Matt Caution

Personal information
- Date of birth: November 29, 1974 (age 51)
- Place of birth: St. Louis, Missouri, U.S.
- Height: 5 ft 8 in (1.73 m)
- Positions: Forward; defender;

College career
- Years: Team / Apps / (Gls)
- 1993–1997: Missouri State Bears

Senior career*
- Years: Team / Apps / (Gls)
- 1994: St. Louis Knights
- 1998–1999: Cincinnati Riverhawks / 48 / (13)
- 1999–2000: St. Louis Ambush (indoor) / 18 / (1)
- 2000: Indiana Blast / 23 / (7)
- 2000–2001: Buffalo Blizzard (indoor) / 29 / (7)
- 2001–2002: Cleveland Crunch (indoor) / 25 / (2)
- 2003–2005: St. Louis Steamers (indoor) / 61 / (7)
- 2005–2008: California Cougars (indoor) / 58 / (5)
- 2008: Orlando Sharks (indoor) / 6 / (1)

= Matt Caution =

American soccer player (born 1974)

Matthew Caution is an American retired soccer player who played professionally in the USISL and the National Professional Soccer League.

==Youth==
In 1993, Caution graduated from Fort Zumwalt South High School.

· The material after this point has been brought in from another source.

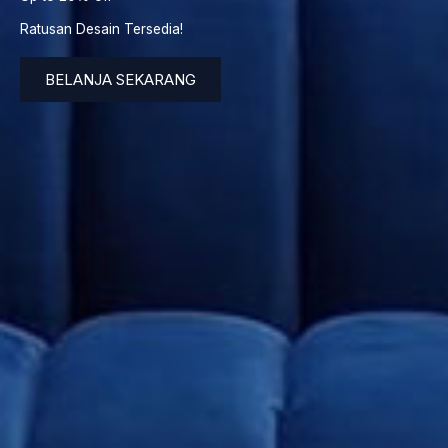
Ratusan Desain Tersedia!
BELANJA SEKARANG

He attended Southwest Missouri State University, playing on the men's soccer team from 1993 to 1997. In 1994, he broke his leg while playing for the St. Louis Knights of the USISL during the collegiate off-season. He lost his 1994 season with the Bears, but returned in 1995 and played through the 1997 season. He holds the school record for points (125), goals (46) and assists (33).

==Professional==
On February 1, 1998, the Dallas Burn selected Caution in the third round (twenty-fifth overall) of the 1998 MLS College Draft. On March 1, 1998, the Burn waived him during a pre-season roster reduction. He signed with the Cincinnati Riverhawks of the USISL A-League where he played the 1998 and 1999 season. In December 1999, he signed with the St. Louis Ambush of the National Professional Soccer League and played through the end of the 1999–2000 season. In 2000, he played for the Indiana Blast. In the fall of 2000, Caution signed with the Buffalo Blizzard of the NPSL. The Blizzard folded at the end of the season and the Cleveland Crunch selected Caution in the Dispersal Draft. The Crunch traded Caution to the St. Louis Steamers in exchange for Clint Regier in 2002. When the Steamers announced they would sit out the 2002–2003 season, the league held a dispersal draft in August 2002 and the Philadelphia KiXX selected Caution. On October 2, 2002, The KiXX then traded Caution to the Kansas City Comets for Matt Knowles. Through all these trades, Caution did not suit up for any of these teams. On October 2, 2003, Caution joined the Steamers as they re-entered the league. In 2005, the California Cougars selected Caution in the MISL Expansion Draft. In 2008, the Cougars traded Caution to the Orlando Sharks where Caution finished his career.